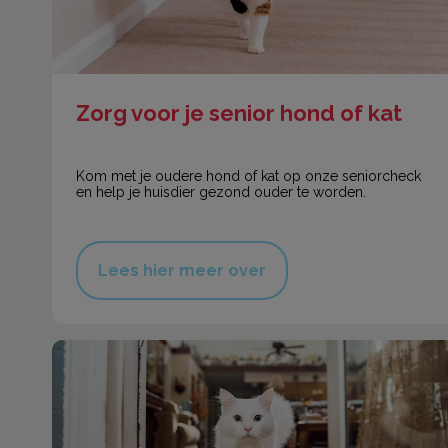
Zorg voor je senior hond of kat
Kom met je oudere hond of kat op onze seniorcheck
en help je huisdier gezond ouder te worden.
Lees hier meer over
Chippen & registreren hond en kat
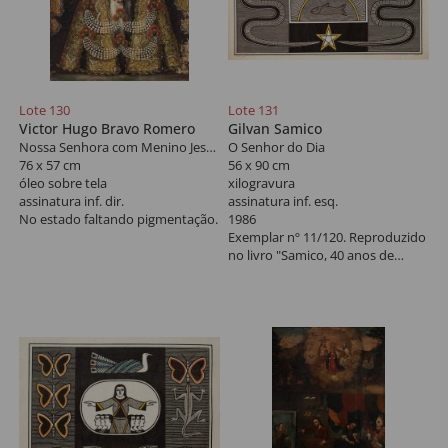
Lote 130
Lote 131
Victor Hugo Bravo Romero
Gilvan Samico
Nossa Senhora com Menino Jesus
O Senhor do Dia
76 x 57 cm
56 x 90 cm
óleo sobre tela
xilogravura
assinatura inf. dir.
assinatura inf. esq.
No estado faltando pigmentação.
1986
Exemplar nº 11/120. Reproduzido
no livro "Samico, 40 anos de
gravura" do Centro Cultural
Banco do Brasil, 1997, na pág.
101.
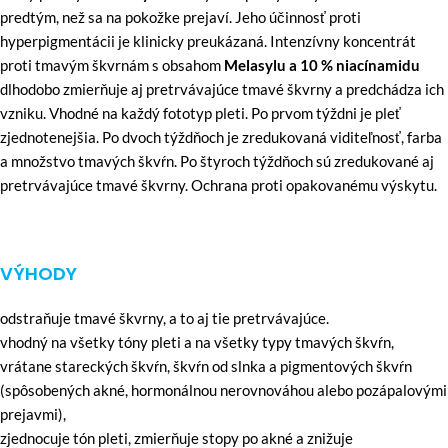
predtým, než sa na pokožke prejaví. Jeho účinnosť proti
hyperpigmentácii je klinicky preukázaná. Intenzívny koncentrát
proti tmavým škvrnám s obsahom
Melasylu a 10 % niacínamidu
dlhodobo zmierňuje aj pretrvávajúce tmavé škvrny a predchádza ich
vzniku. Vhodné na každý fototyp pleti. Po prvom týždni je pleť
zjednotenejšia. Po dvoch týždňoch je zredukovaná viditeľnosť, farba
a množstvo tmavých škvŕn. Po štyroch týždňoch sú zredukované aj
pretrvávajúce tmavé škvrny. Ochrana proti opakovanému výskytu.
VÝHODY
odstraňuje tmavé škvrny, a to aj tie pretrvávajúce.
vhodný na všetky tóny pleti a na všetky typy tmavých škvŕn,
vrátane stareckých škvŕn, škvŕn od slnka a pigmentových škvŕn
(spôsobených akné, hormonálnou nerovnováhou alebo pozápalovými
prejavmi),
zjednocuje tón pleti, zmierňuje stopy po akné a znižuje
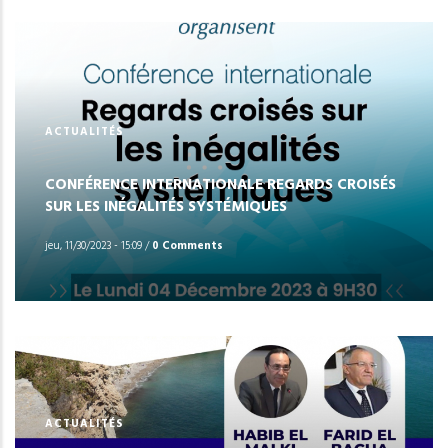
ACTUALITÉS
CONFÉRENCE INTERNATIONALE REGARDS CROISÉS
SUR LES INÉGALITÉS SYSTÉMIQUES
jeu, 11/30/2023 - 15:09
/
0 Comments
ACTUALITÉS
--
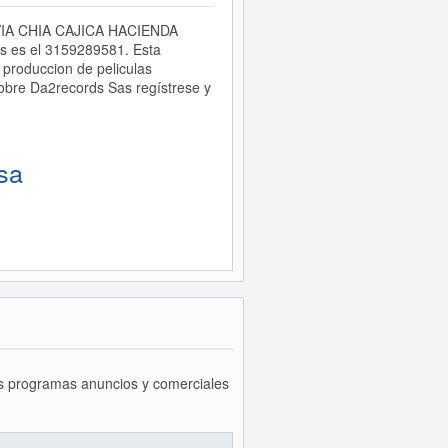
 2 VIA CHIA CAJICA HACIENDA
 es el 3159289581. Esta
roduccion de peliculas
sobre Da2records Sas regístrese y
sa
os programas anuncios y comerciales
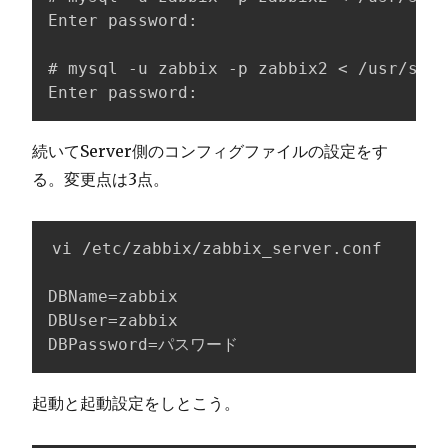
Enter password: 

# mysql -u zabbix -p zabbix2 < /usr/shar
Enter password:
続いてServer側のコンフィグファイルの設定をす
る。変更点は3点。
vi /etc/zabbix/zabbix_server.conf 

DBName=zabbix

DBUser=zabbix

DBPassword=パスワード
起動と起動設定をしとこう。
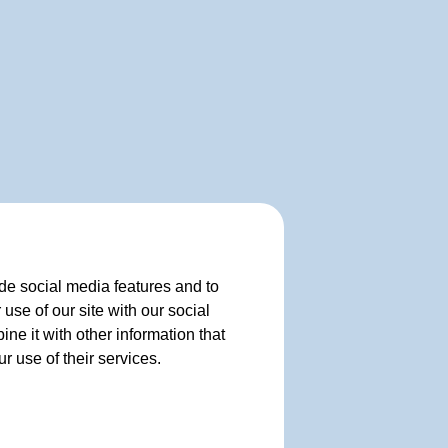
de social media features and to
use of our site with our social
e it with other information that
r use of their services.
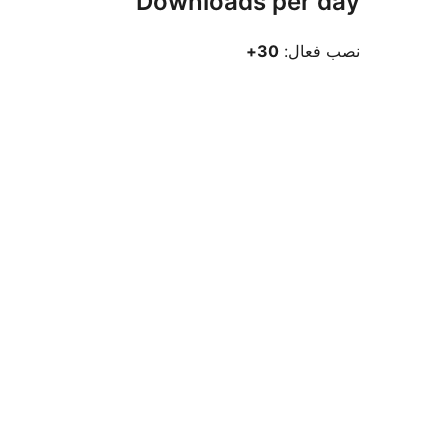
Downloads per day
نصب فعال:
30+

What you will do — Each line above that contains the string "pretrvávajúce" should be copied.

Answer to the problem —
dlhodobo zmierňuje aj pretrvávajúce tmavé škvrny a predchádza ich
pretrvávajúce tmavé škvrny. Ochrana proti opakovanému výskytu.
odstraňuje tmavé škvrny, a to aj tie pretrvávajúce.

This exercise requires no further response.